What is printed must match, line for line, the records from their first line through the line containing "right ear: (283, 363)", with pictures left out.

[Structured pose outputs]
--*--

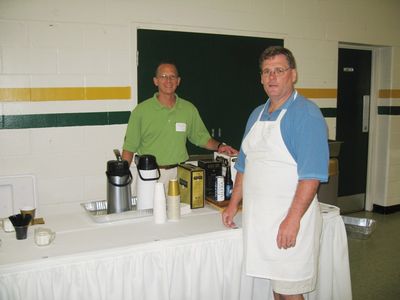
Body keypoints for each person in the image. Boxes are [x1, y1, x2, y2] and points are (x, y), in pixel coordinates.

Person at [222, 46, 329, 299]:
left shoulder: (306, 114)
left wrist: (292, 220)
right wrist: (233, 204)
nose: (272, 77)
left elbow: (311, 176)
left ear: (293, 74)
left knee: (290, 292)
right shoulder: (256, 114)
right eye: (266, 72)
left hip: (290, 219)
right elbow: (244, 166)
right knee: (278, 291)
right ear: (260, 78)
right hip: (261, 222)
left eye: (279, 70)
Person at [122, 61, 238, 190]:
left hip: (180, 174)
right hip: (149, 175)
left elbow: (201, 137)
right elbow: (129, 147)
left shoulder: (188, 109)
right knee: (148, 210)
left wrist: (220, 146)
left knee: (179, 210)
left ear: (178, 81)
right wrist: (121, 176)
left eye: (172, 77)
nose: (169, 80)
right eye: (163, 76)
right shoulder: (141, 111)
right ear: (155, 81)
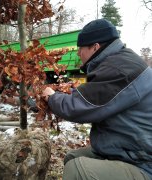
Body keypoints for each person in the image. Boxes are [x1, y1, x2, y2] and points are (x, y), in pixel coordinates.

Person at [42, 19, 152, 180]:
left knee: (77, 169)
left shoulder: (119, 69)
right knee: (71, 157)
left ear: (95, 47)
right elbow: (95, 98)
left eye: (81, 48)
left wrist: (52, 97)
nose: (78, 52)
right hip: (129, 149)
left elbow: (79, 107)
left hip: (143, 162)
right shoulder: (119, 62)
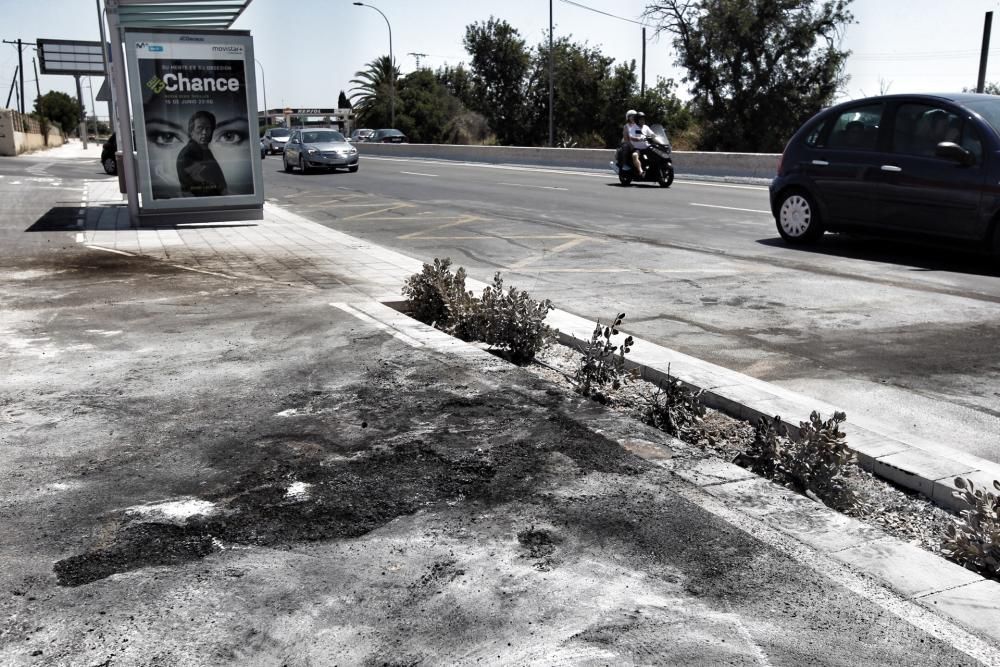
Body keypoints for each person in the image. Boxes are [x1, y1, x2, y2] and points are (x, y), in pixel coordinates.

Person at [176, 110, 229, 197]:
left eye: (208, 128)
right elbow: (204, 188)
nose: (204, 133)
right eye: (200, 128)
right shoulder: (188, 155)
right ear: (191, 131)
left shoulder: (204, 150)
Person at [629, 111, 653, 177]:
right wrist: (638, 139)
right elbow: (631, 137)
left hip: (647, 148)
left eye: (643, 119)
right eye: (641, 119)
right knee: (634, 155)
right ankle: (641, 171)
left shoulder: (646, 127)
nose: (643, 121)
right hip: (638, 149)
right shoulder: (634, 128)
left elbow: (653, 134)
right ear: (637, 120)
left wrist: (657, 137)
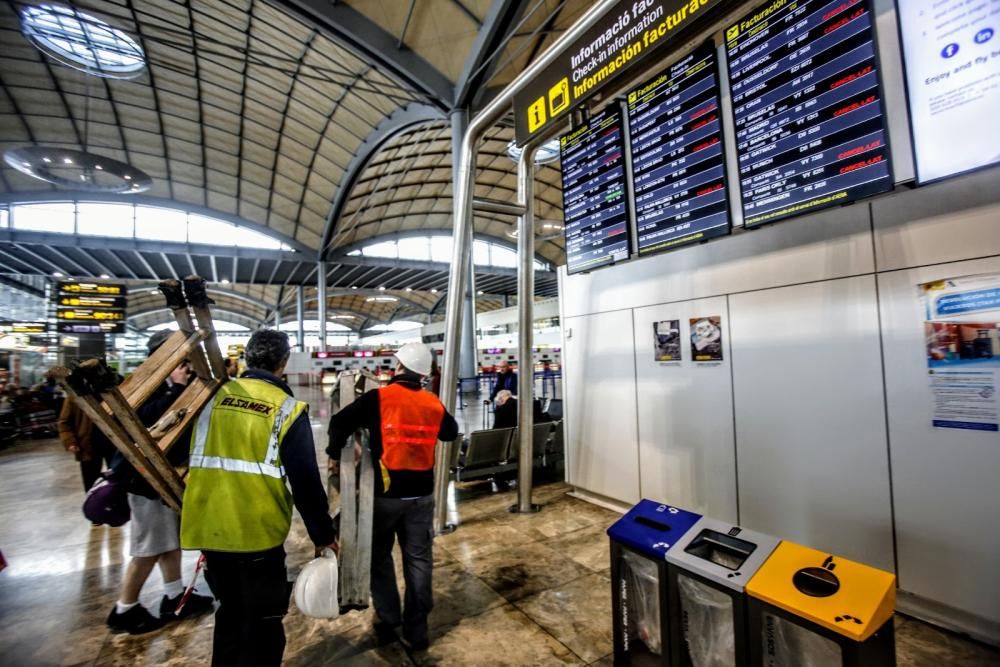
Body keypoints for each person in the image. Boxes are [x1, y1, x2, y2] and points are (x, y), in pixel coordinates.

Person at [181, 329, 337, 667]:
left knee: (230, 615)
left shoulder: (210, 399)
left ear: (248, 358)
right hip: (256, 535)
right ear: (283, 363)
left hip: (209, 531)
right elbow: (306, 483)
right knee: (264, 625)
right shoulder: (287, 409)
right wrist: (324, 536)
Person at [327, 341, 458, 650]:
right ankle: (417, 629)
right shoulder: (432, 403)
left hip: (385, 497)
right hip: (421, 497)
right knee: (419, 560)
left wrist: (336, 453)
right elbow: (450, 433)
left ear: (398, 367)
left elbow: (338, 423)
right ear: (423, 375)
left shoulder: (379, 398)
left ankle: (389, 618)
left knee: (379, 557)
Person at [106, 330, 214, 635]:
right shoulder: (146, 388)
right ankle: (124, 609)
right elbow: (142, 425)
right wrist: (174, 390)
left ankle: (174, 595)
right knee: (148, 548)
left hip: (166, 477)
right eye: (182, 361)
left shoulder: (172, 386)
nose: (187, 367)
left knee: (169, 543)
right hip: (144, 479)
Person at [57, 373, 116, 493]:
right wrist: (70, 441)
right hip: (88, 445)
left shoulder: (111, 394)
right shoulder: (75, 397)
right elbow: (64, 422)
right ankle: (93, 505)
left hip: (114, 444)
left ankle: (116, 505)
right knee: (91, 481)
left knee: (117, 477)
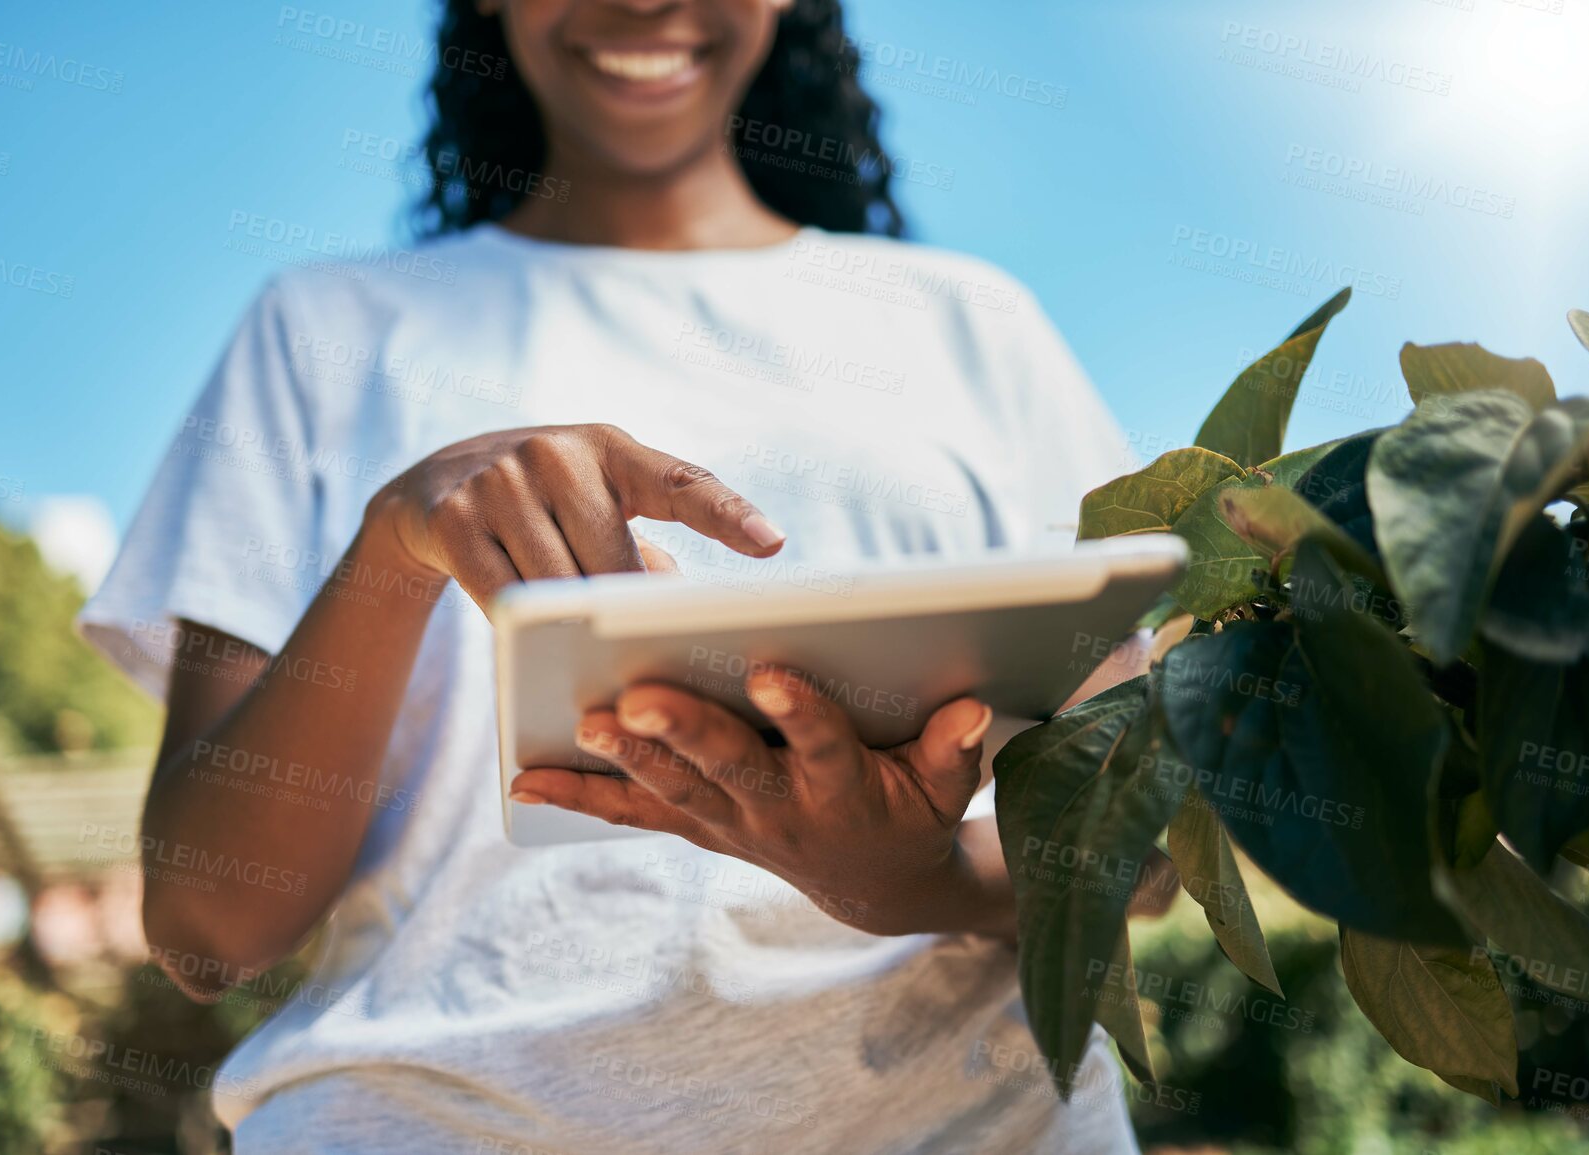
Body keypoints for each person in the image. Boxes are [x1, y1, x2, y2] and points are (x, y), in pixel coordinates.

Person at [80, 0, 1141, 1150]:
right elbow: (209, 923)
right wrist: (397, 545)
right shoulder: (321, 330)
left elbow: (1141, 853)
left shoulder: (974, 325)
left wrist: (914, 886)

--*--

* Final answer:
Body keypoints for each person in the image. Boxes are [x1, y1, x2, y2] and points are (x, y), in pixel coordinates.

Person at [222, 46, 329, 299]:
left shoulder: (306, 114)
left wrist: (292, 220)
right wrist: (233, 204)
nose: (272, 77)
left elbow: (311, 176)
left ear: (293, 74)
left knee: (290, 292)
right shoulder: (256, 114)
right eye: (266, 72)
left hip: (290, 219)
right elbow: (244, 166)
right knee: (278, 291)
right ear: (260, 78)
right hip: (261, 222)
left eye: (279, 70)
Person at [122, 61, 238, 190]:
left hip: (180, 174)
right hip: (149, 175)
left elbow: (201, 137)
right elbow: (129, 147)
left shoulder: (188, 109)
right knee: (148, 210)
left wrist: (220, 146)
left knee: (179, 210)
left ear: (178, 81)
right wrist: (121, 176)
left eye: (172, 77)
nose: (169, 80)
right eye: (163, 76)
right shoulder: (141, 111)
right ear: (155, 81)
Body keypoints for each person in the image. Boxes are [x1, y1, x2, y2] and points are (x, y), in pixel coordinates.

Person at [42, 19, 152, 180]:
left knee: (77, 169)
left shoulder: (119, 69)
right knee: (71, 157)
left ear: (95, 47)
right elbow: (95, 98)
left eye: (81, 48)
left wrist: (52, 97)
nose: (78, 52)
right hip: (129, 149)
left elbow: (79, 107)
left hip: (143, 162)
right shoulder: (119, 62)
Body keypoints for each person in the image. Boxes are [x1, y1, x2, y2] and points are (x, y), in pixel coordinates.

Person at [176, 110, 229, 197]:
left eye: (208, 128)
right elbow: (204, 188)
nose: (204, 133)
right eye: (200, 128)
right shoulder: (188, 155)
right ear: (191, 131)
left shoulder: (204, 150)
Person at [629, 111, 653, 177]:
right wrist: (638, 139)
right elbow: (631, 137)
left hip: (647, 148)
left eye: (643, 119)
right eye: (641, 119)
right knee: (634, 155)
right ankle: (641, 171)
left shoulder: (646, 127)
nose: (643, 121)
right hip: (638, 149)
right shoulder: (634, 128)
left elbow: (653, 134)
right ear: (637, 120)
left wrist: (657, 137)
Body keypoints for each person in the image. Boxes are [x1, y1, x2, y2] and points are (x, y), in pixel coordinates.

Person at [181, 329, 337, 667]:
left knee: (230, 615)
left shoulder: (210, 399)
left ear: (248, 358)
right hip: (256, 535)
right ear: (283, 363)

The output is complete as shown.